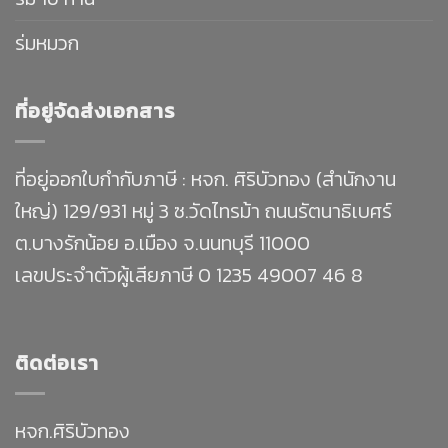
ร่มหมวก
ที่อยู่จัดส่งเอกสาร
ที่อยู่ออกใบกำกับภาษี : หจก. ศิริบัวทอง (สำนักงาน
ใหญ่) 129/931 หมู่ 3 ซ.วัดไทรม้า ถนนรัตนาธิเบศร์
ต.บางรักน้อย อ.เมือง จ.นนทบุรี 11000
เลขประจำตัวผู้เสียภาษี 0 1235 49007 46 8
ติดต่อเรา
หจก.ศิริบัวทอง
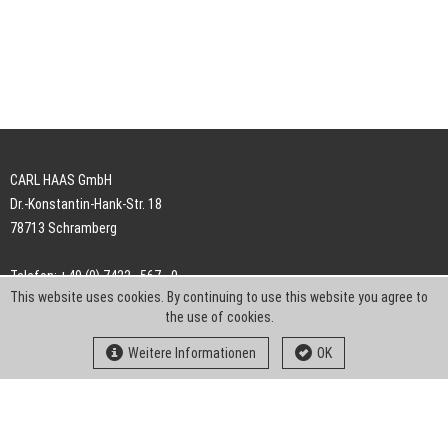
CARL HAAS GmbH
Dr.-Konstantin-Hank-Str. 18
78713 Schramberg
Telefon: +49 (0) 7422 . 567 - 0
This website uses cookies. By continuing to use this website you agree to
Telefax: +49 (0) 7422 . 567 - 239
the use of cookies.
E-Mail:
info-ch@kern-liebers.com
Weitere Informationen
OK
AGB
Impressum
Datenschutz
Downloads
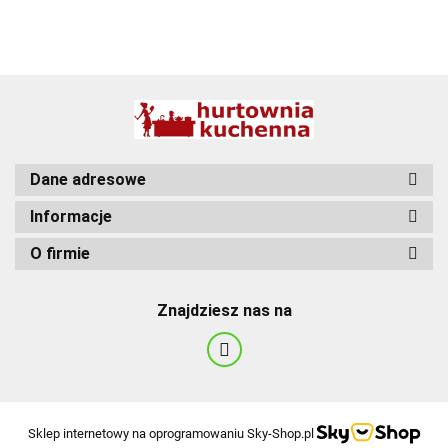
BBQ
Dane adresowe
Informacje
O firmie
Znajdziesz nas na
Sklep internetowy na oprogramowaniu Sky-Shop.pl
○ ○ ○ ○ ○ ○ ○
THE PROBLEM: Find how many lines of the listing include the string "cookies" and give that number, nothing else.

RESPONSE BELOW: 2